As her public life went up in flames, Mathilde de Villeneuve cashed in her prenup and withdrew to a private bolt-hole on Fifth Avenue in New York, where she had many friends who would offer sympathy for her misfortune and, perhaps, assist in the quest for a successor spouse. Left to his own devices, Gerald Tremayne tended the shrine of their passions in the apartment she had leased near his home in more intimate times, believing that, as he put it, the game was a bogey and he would know soon enough when the lease on his love nest was canceled. Until that time came, though, why not draw some benefit and solace from the whole sorry imbroglio?
* * *
The studio was large and airy, located on the fifth and top floor and reached by a small, caged elevator. My artist’s garret, he liked to say, self-deprecatingly, as he escorted guests through the entrance vestibule and in to a spacious loft, with en suite facilities and galley kitchen that commanded a view through half-closed venetian blinds over trees and gardens to the acres of heathland where he would soon be training the new puppy to retrieve sticks, balls and attractive, female fellow dog walkers. Perhaps, in homage to the memory of X they would call it Y, and only he would know the answer to the question: Y did X cross the road?

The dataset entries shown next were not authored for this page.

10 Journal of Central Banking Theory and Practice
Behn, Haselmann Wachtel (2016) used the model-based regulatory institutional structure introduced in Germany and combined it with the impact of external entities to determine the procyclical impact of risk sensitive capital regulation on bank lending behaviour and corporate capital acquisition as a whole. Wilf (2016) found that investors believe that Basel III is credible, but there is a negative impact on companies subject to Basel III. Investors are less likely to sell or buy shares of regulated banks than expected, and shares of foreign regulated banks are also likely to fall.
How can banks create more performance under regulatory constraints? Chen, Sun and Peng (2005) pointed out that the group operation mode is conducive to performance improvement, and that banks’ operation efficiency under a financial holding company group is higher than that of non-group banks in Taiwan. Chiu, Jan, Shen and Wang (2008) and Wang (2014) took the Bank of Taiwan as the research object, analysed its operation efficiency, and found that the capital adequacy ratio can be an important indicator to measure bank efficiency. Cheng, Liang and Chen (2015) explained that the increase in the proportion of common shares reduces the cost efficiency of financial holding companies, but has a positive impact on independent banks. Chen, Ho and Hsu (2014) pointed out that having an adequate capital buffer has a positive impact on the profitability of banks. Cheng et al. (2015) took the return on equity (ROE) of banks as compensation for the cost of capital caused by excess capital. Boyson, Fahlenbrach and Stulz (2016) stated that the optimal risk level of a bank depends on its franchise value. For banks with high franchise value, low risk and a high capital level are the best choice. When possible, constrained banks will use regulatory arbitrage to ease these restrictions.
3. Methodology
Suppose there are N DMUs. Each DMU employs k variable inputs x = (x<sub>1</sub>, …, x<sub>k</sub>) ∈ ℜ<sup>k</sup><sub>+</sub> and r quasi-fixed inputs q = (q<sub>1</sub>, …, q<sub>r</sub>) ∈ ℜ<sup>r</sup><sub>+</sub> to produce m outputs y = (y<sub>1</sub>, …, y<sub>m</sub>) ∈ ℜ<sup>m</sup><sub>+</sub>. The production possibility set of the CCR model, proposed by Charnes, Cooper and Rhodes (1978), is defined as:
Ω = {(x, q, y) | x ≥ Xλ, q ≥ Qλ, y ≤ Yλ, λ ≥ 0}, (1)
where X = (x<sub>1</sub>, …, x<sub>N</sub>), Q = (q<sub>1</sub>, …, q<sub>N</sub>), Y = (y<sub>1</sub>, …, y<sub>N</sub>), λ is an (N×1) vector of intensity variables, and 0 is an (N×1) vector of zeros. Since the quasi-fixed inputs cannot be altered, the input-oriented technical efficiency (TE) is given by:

The desk was a solid board of white oak, mounted on trestles, with a large, silent computer monitor at center stage. As
a reminder, he liked to say, of his roots, he had hung his old work belt with its pliers and screwdrivers on a wall, as if it were an artwork in its own right, an installation. Or perhaps a warning of the livelihood he would have to re-embrace if things ever got unmanageable. (There had been times when, like some medieval patron exercising droit de madame, his benefactor liked him to wear it, and little else—a throwback to the days when they met.) A coffee table was stacked with recent novels by other writers, grouped in homage around a final typescript of Birth from the publisher, bound in old-fashioned, predigital string. In a corner, a flat-screen television was positioned opposite a capacious sofa that doubled as a daybed toward which he steered her. A central switch controlled lamps positioned around the studio. He sat at his swivel chair and swung toward her, legs akimbo.
“So what do you think?”
“It is wonderful. To think that here such great work is done. Such bursts of words. Such flows of inspiration. Such literature. Oh my God,” she said, picking up the typescript. “Is this really…?”
He crossed the room to sit beside her, cozily, his muscular, tanned hands unknotting the simple binding on the typescript in her lap so that she could leaf through his work, his soul.
“I wouldn’t normally show this. I’d forgotten it was here, in fact, but the way you spoke, your words, made me think: yes, she gets it! She understands! And that is so, so rare.”
She leaned against him. The typescript slipped to the floor, its string unbound, its pages loose, but they were too focused elsewhere to discuss the finer points of its narrative structure, use of character, or composition.
ten
It is a test of wills that Dolores sometimes thinks she is winning and sometimes despairs of ever advancing. X, she has come to learn, is in thrall to appetites she can barely understand. From Gerald’s perspective, that is her Achilles’ heel. And now he has laid a trap to prove himself right.